The authors present a retrospective analysis of patients with massive rhabdomyolysis (measured CK activity >50 000 U/l) caused by xenobiotics. The patients were selected from a group of 7708 patients treated at the Regional Toxicological Center.
The most frequent causative agents were recreational drugs, sedatives and anti-epileptics. Six patients developed multi-organ failure, including 1 who died. Substance abuse disorder was diagnosed in 90% of the patients. Each patient had at least 1 contributory factor present (hypothermia, hyperthermia, injury, an episode of agitation, seizures, prolonged immobilization), and the median was 3 factors. Acute kidney injury was observed in 90% of the patients, and 70% needed renal replacement therapy due to acute renal failure, which meant a longer hospital stay. Creatinine concentration differences between days 2 and 1 of the presentation (C) correlated with the length of hospital stay (r = 0.73, p = 0.02).

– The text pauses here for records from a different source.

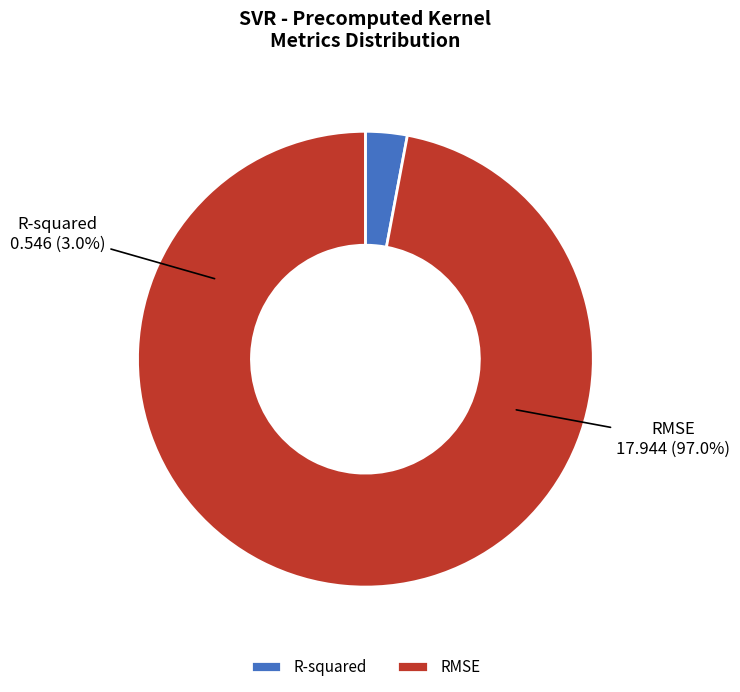

Is there a majority slice in this chart?

Yes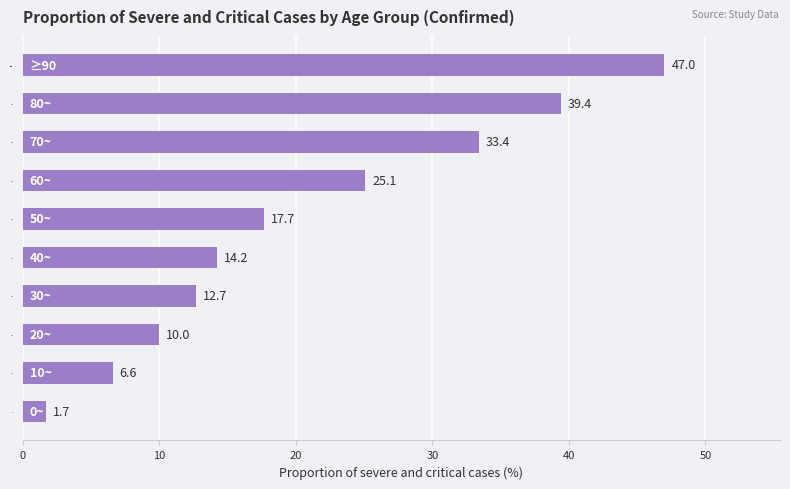

Rank the categories by value from highest to lowest.

≥90, 80~, 70~, 60~, 50~, 40~, 30~, 20~, 10~, 0~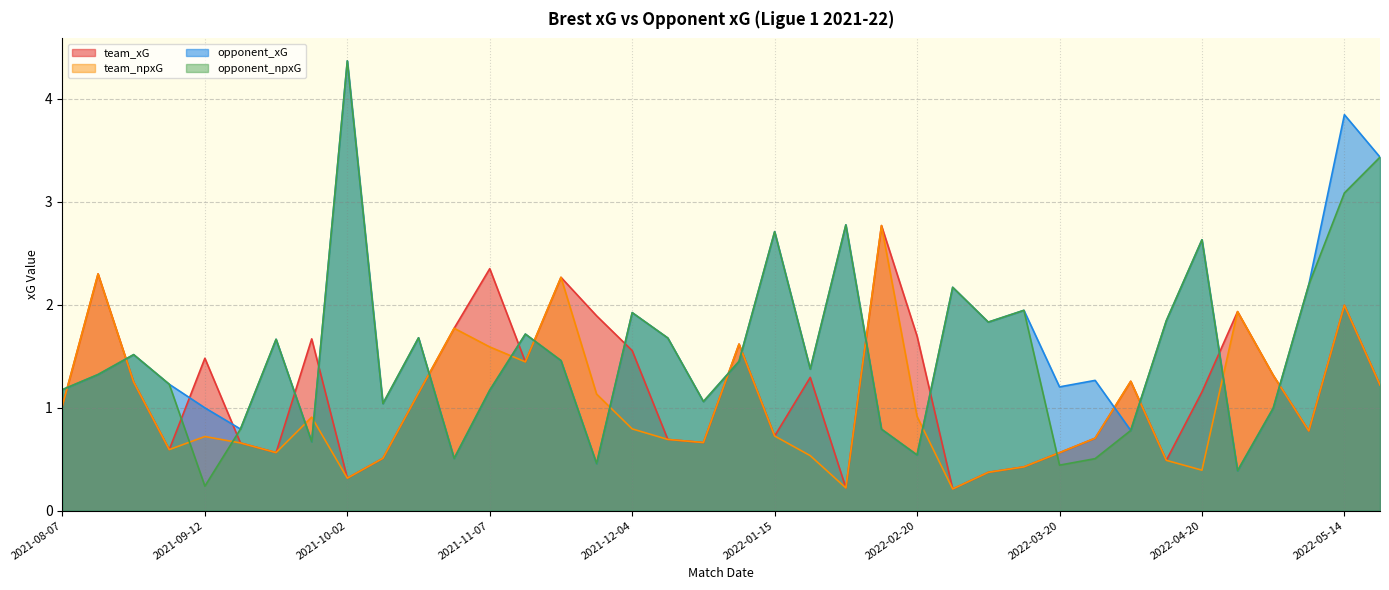

At which label is team_xG closest to 1?

2021-08-07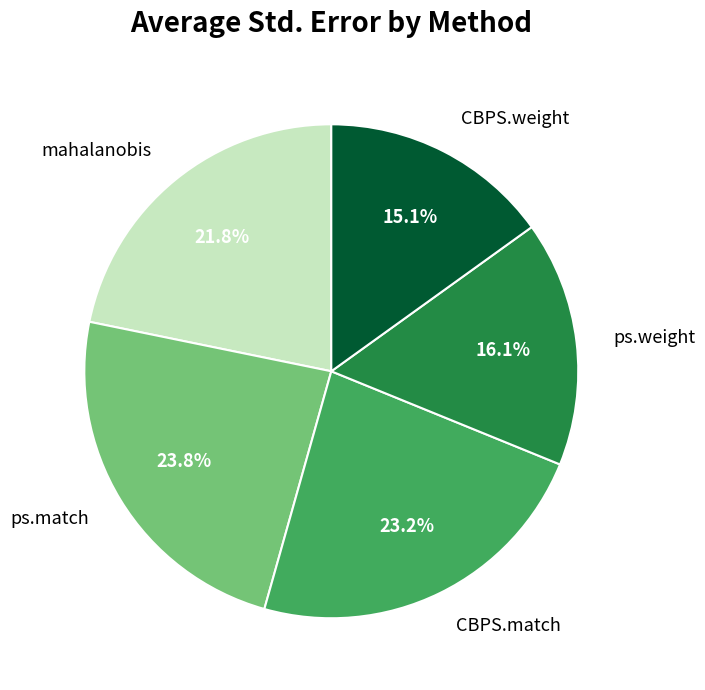

Is there any slice that represents more than half of the pie?

No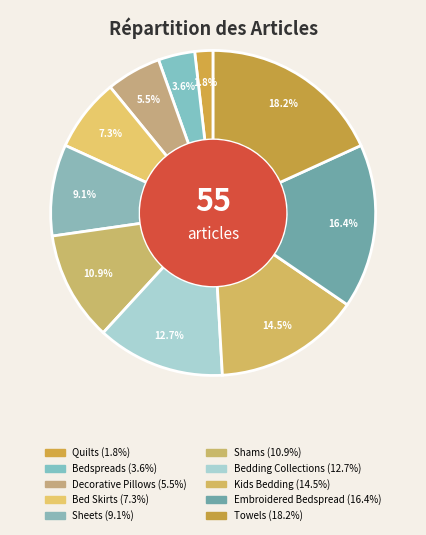

How many segments does this pie chart have?

10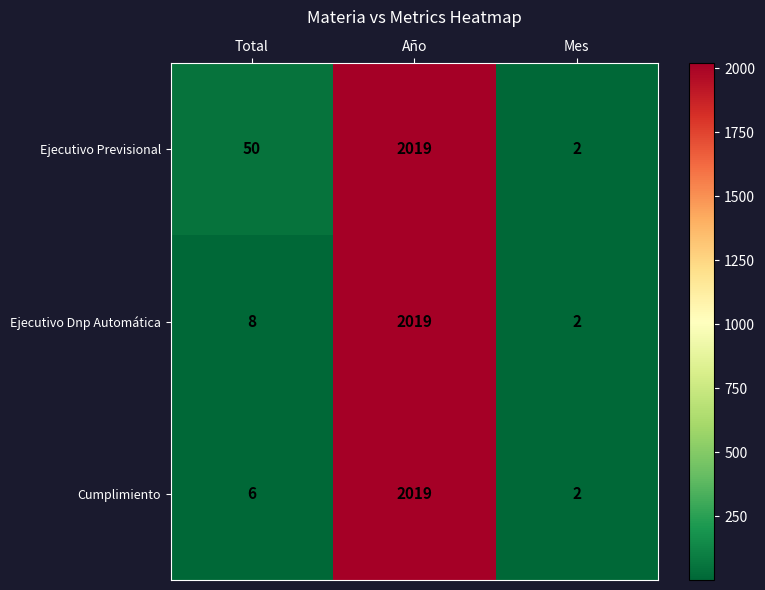

What is the smallest value displayed?

2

All patients with negative C values did not need dialysis. No patients experienced liver failure.
Massive rhabdomyolysis seems to be the effect of coincidence of several factors rather than the myotoxic effect alone. A creatinine concentration difference between days 2 and 1 of hospitalization was a good prognostic factor for the need for further dialysis. Int J Occup Med Environ Health. 2020;33(5):661-73.
本研究调查了肌酸激酶(CK)水平异常升高患者的常见模式,以确定导致研究队列中严重横纹肌溶解的因素。
作者对因外源性物质引起的大量横纹肌溶解症(CK 活性>50000U/L)患者进行回顾性分析。这些患者是从 7708 名在地区毒理学中心接受治疗的患者中筛选出来的。
最常见的致病剂是娱乐性药物、镇静剂和抗癫痫药。6 名患者发生多器官衰竭,其中 1 人死亡。90%的患者被诊断为物质滥用障碍。每位患者至少存在 1 个促成因素(体温过低、体温过高、损伤、激动发作、癫痫发作、长时间固定不动),中位数为 3 个因素。90%的患者出现急性肾损伤,70%因急性肾衰竭需要肾脏替代治疗,这意味着住院时间延长。就诊第 2 天和第 1 天的肌酐浓度差值(C)与住院时间长短相关(r=0.73,p=0.02)。所有 C 值为阴性的患者均无需透析。无患者发生肝功能衰竭。
大量横纹肌溶解症似乎是多种因素巧合作用的结果,而不仅仅是肌毒性作用。住院第 2 天和第 1 天的肌酐浓度差值是需要进一步透析的良好预后因素。国际职业医学与环境卫生杂志。2020;33(5):661-73.